Is Indonesia BlackBerry’s last market?

During its peak in 2009 BlackBerry accounted for 20% of the global Smartphone market share, however its market share has dropped to less than 1% of the market share in the second quarter of 2016. Thus, BlackBerry has decided to outsource its production and create a joint venture with Indonesia’s largest telecommunications firm, in order to establish itself in one of the world’s fastest growing smartphone markets.


Last month, BlackBerry announced it would give up making its own phones and instead outsource the manufacturing of its phones to Pt Telekomunikasi, an Indonesia telecommunication company.

In light of their decision to outsource their phones, BlackBerry has stated their new products will still have their old look and feel.

The decision to outsource the production of its phones is mainly due to the large losses it has been taking in the last several years.

During its peak in 2009, BlackBerry controlled 20% of the smartphone market; however competitors such as Apple and Samsung have since squeezed its share of the market. Currently BlackBerry has been left with less than 1% of the total market share.

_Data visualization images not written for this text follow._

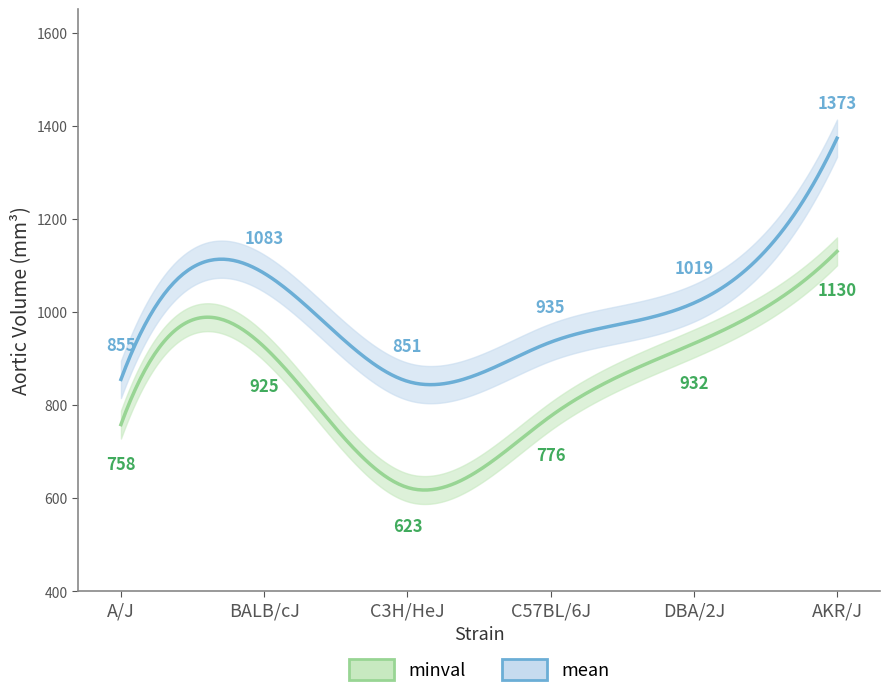

Between BALB/cJ and AKR/J, which series saw the biggest shift?

mean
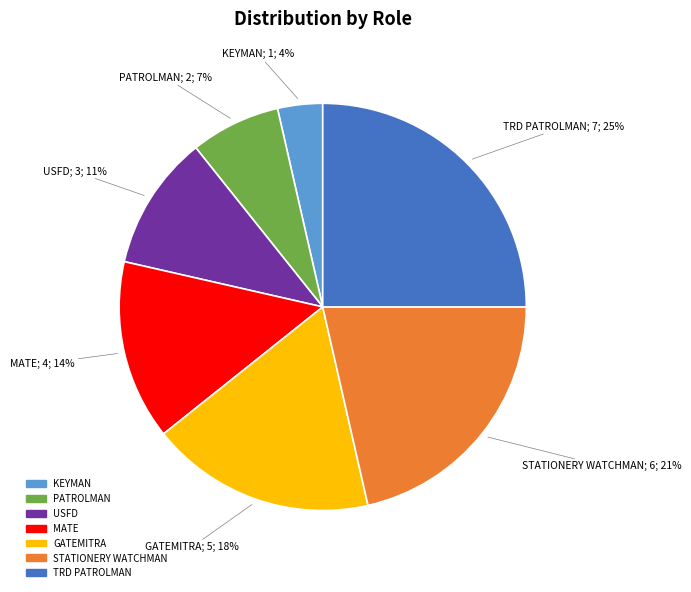

Is there any slice that represents more than half of the pie?

No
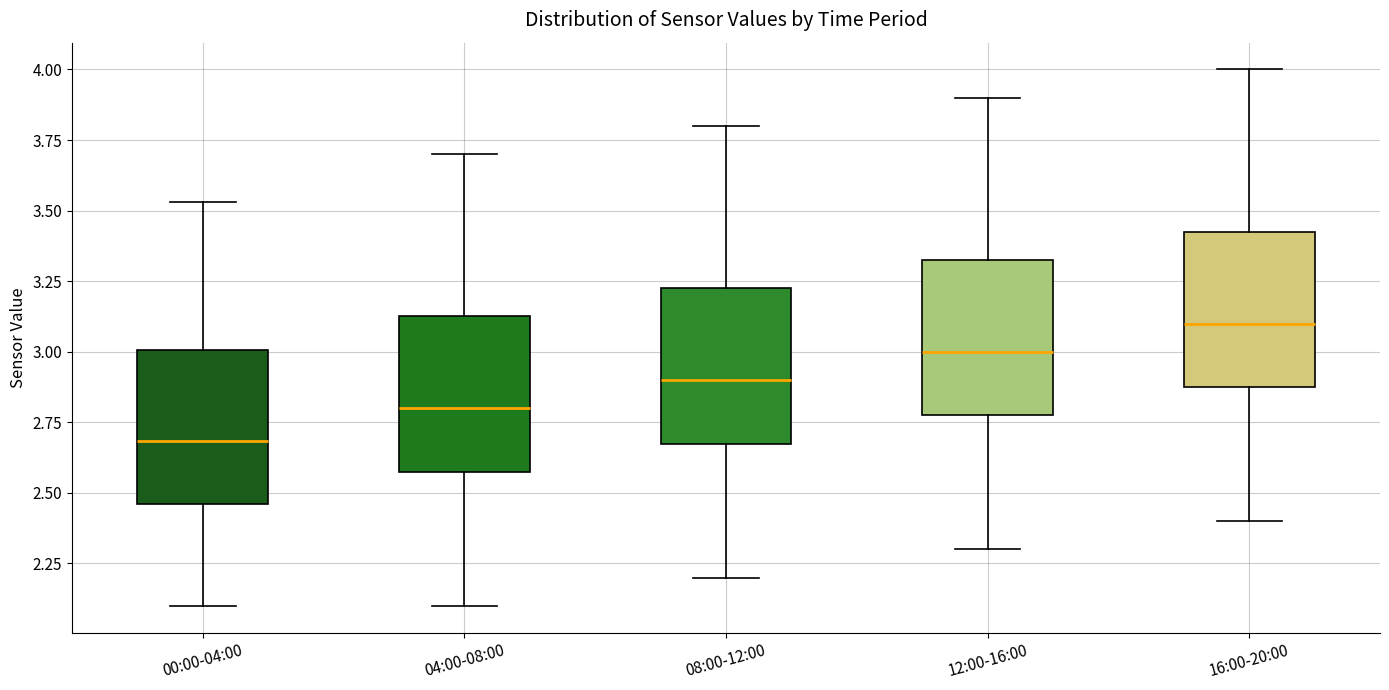

Which box has the lowest median line?

00:00-04:00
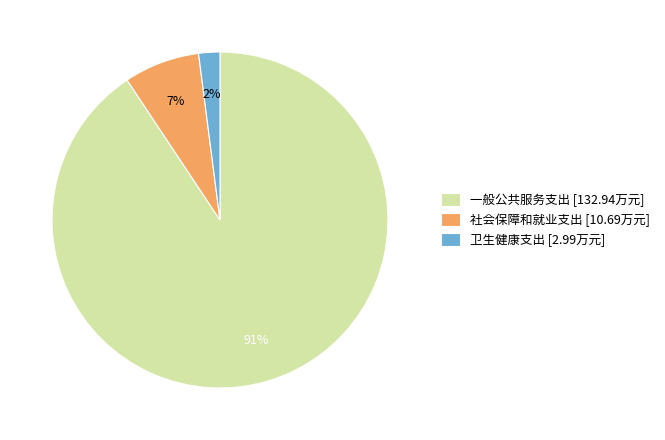

Combined, do 社会保障和就业支出 and 一般公共服务支出 account for over 50%?

Yes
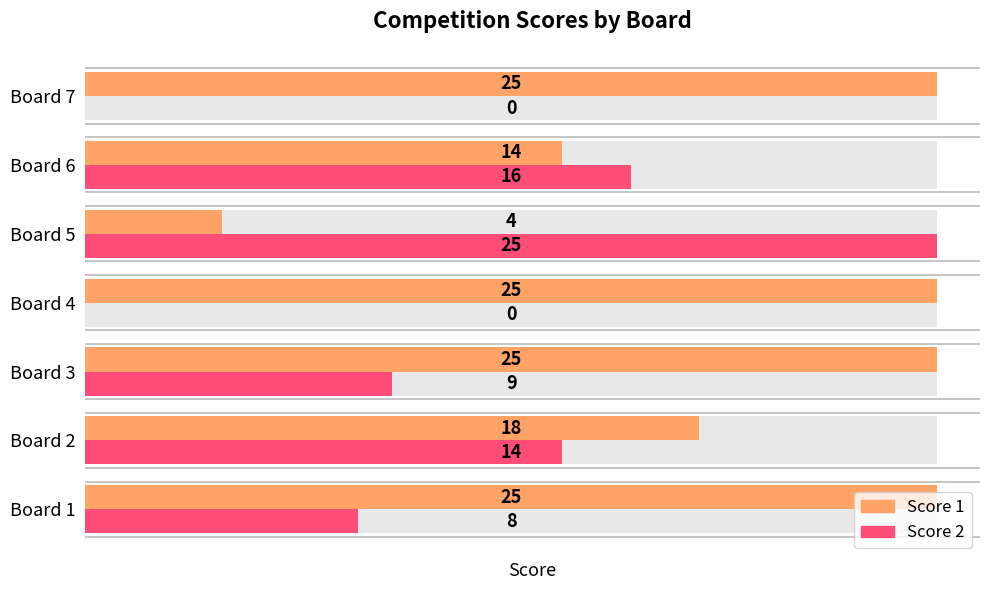

Which series has the largest total across all categories?

Score 1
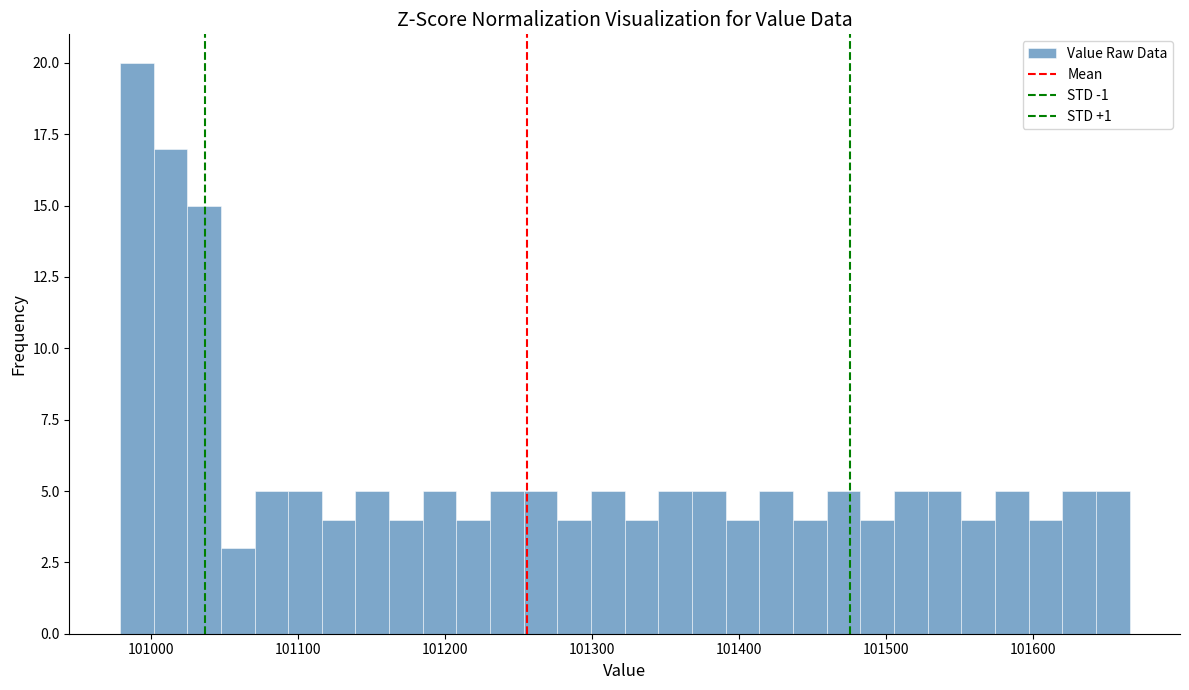

Read against the x-axis, roughly where is the centre of the tallest bar?

100990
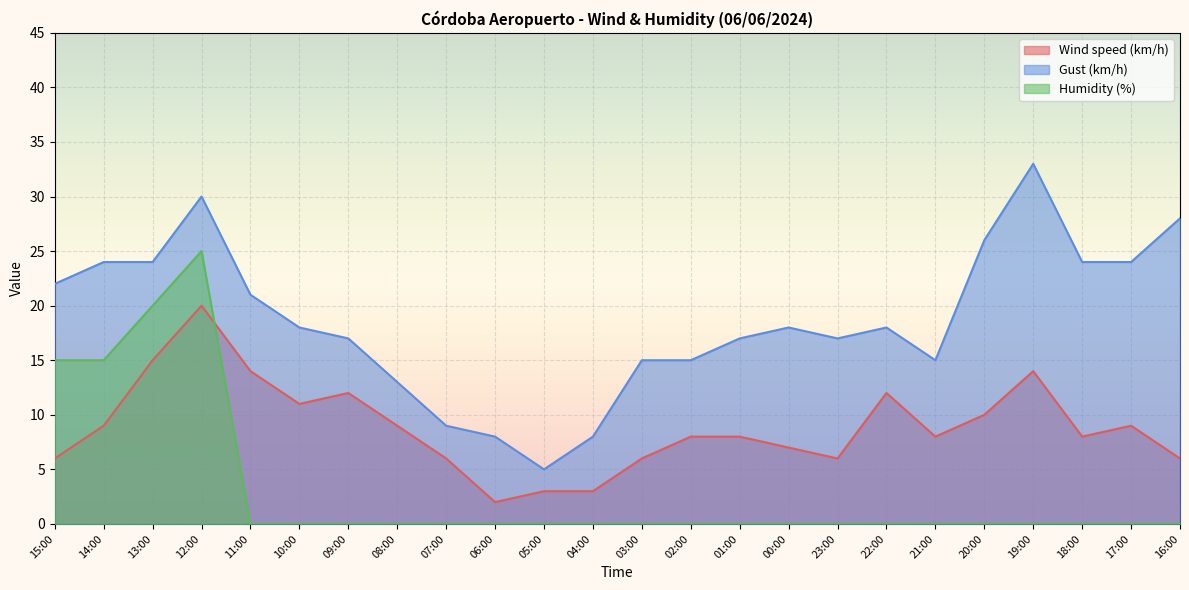

At which label is Gust (km/h) closest to 19?

10:00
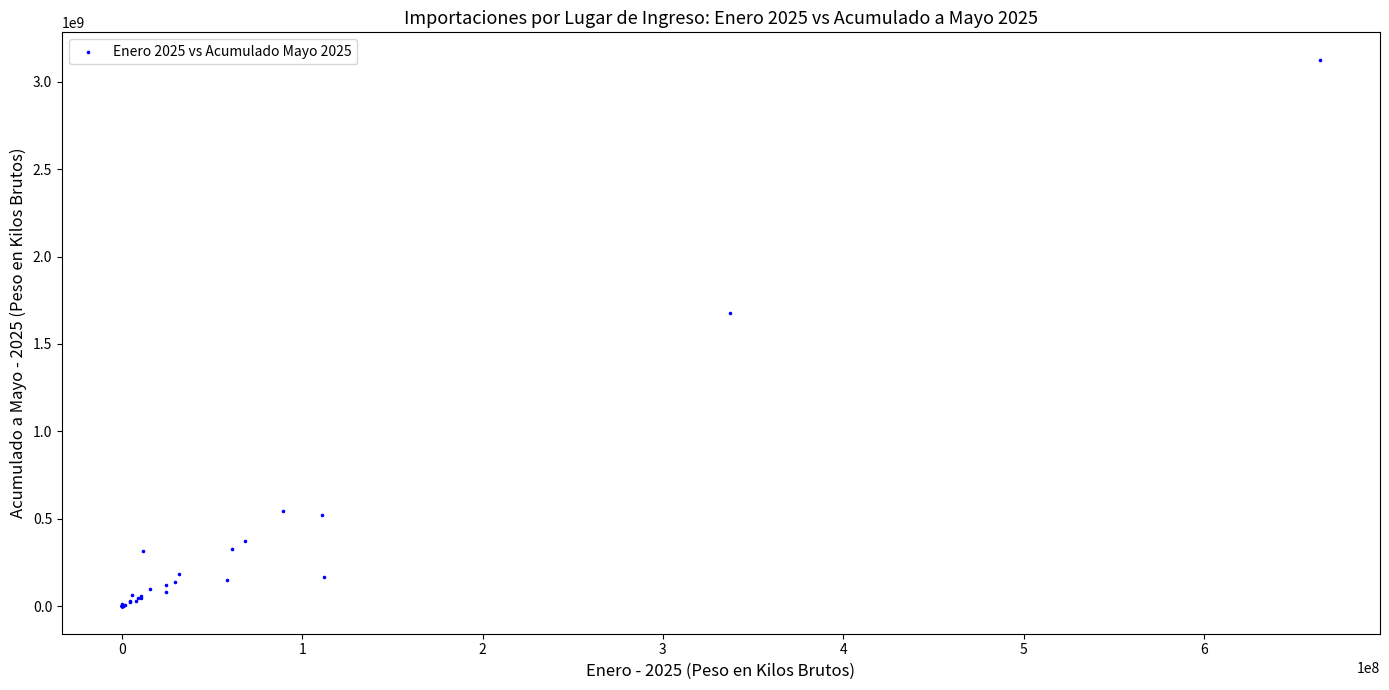

What Y value in the scatter plot is closest to 1562660368?

1674914142.6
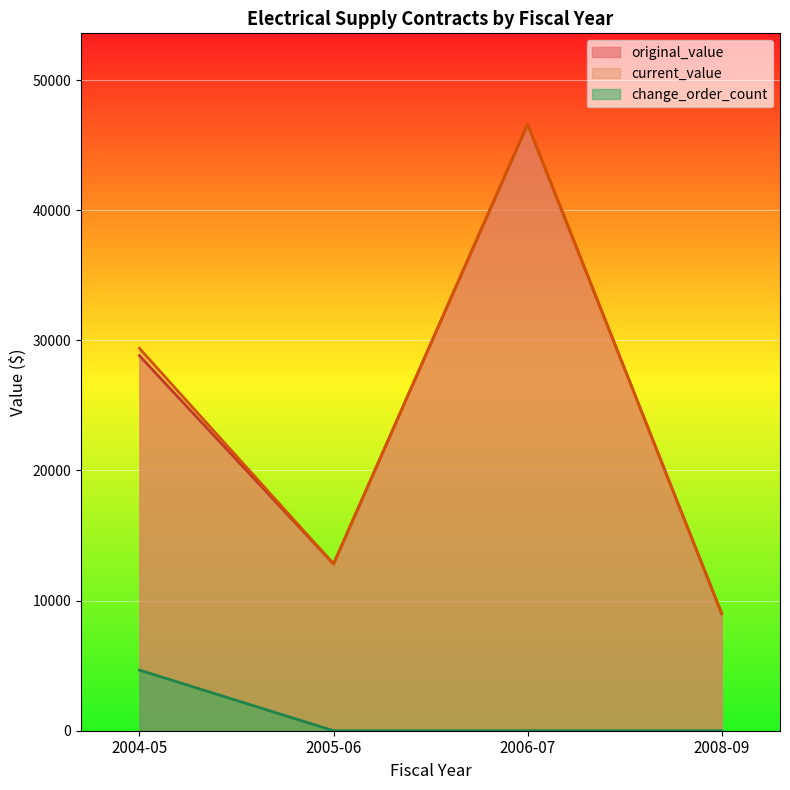

At which category is the sum across all series the highest?

2006-07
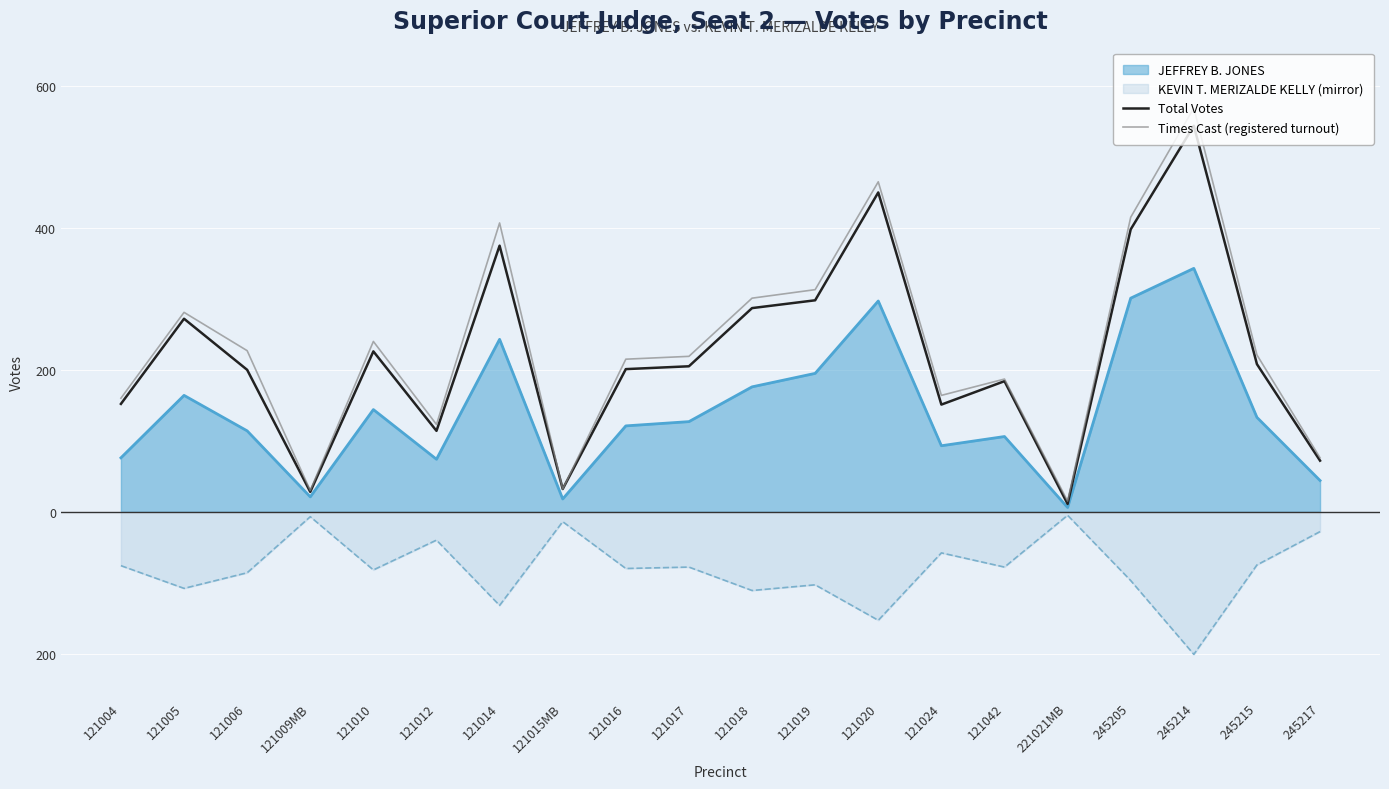

Reading left to right, transcribe all the data shown in this chart.

Total Votes: 152	272	200	28	226	114	375	32	201	205	287	298	450	151	184	11	398	544	208	72
Times Cast (registered turnout): 160	281	227	30	240	123	407	32	215	219	301	313	465	164	187	15	415	569	221	76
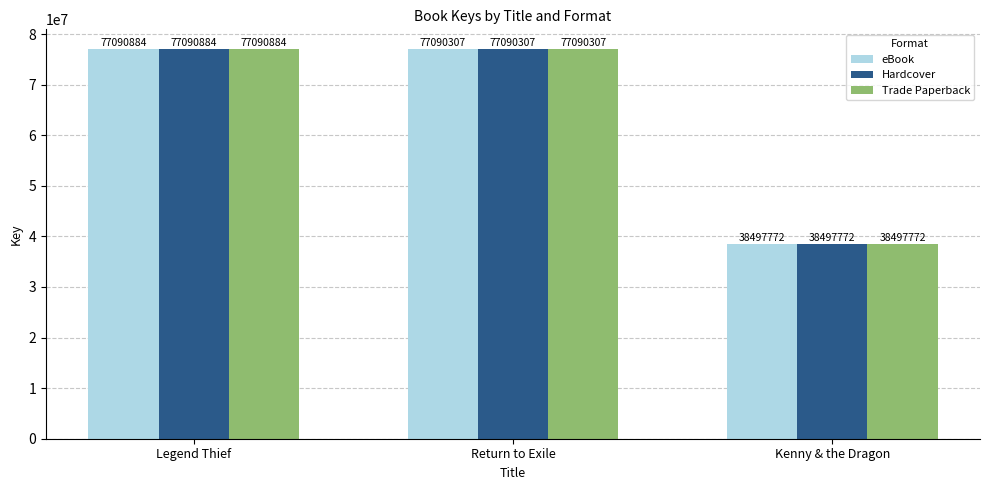

List the labels in order of eBook value, smallest first.

Kenny & the Dragon, Return to Exile, Legend Thief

In light of its continued losses in the global smartphone market share, John Chen, Executive Chairman and CEO at BlackBerry has said his company “is no longer just about the smartphone, but the smart in the phone. Working with trusted partners to extend the reach and availability of our secure mobility software remains a key focus for the Mobility Solutions unit and this joint venture is just one of our next steps in making our software licensing strategy successful”.

PT Telekomunikasi, Indonesia’s largest wireless carrier, has agreed with Blackberry to start a new joint venture called PT BB Merah Putih.

John Chen has also stated that “BB Merah Putih is comprised of companies with extensive background in providing innovative mobile services to their customers, making the newly formed joint venture the perfect partner to offer trusted BlackBerry secure mobile software that is available exclusively to Indonesian customers”.

The new venture will take full responsibility for the production, promotion and distribution of all BlackBerry-brand devices in Indonesia.

Aligning itself with the Indonesian market

BlackBerry’s  plan is also “in support of the Indonesian government’s effort to promote manufacturing of locally sourced products”, stated Ralph Pini, General Manager of devices, at the Canadian based smartphone company.

BlackBerry’s decision to corner the Indonesia market coincides with a report by the research firm Euromonitor International, which reports that Indonesia will become the fourth largest smartphone market by 2020. Additionally, smartphone sales are expected to reach $10 billion USD annually by 2020.

Based on the latter expectations, Indonesia’s government launched a new policy in February that requires “local content” in all 4G-enabled tablets and smartphones sold in the country.

Indonesia requires its electronic devices to have to have 20% local content, whether its investment or research and development, and these figures are expected to rise to 40% starting from 2017.

The new venture with PT Telekomunikasi will ensure greater local content in BlackBerry’s future expansion in Indonesia.

Before 2015, Indonesia required all 4G devices to be assembled domestically, and many companies such as Xiaomi, failed to fulfil this requirement and disabled the 4G functions in their smartphones.

Creating a foothold in Indonesia

However, other companies have been successful in expanding into the Indonesian market, such as Lenovo, OPPO, and Samsung, who all have factories in the country. Samsung is currently the single largest smartphone brand in Indonesia, with 26% of the market share.

Nonetheless, new rules released in 2016 will allow foreign handset companies without domestic factories to enter the market with pre-installed apps. Since iPhone does not have pre-installed apps, it is not officially allowed to sell in Indonesia at this time. Thus, all 4G-enabled iPhones in Indonesia are all grey market products.

According to data from BlackBerry, the most popular social app in Indonesia is the latter companies own BBM, as it has 60 million active users in a country with a population of 250 million; by comparison, Whatsapp has 50 million users.

Indonesia is a vital market for the Canadian based smartphone company. Indonesia is one of the largest smartphone markets in the world, and is a country in which BlackBerry devices are gaining increasing popularly.

Therefore, its future will depend on whether they can defend their last market from Samsung and Apple, which has led BlackBerry to work with PT Telekomunikasi, in order to stop its fall in smartphone market shares from sliding further.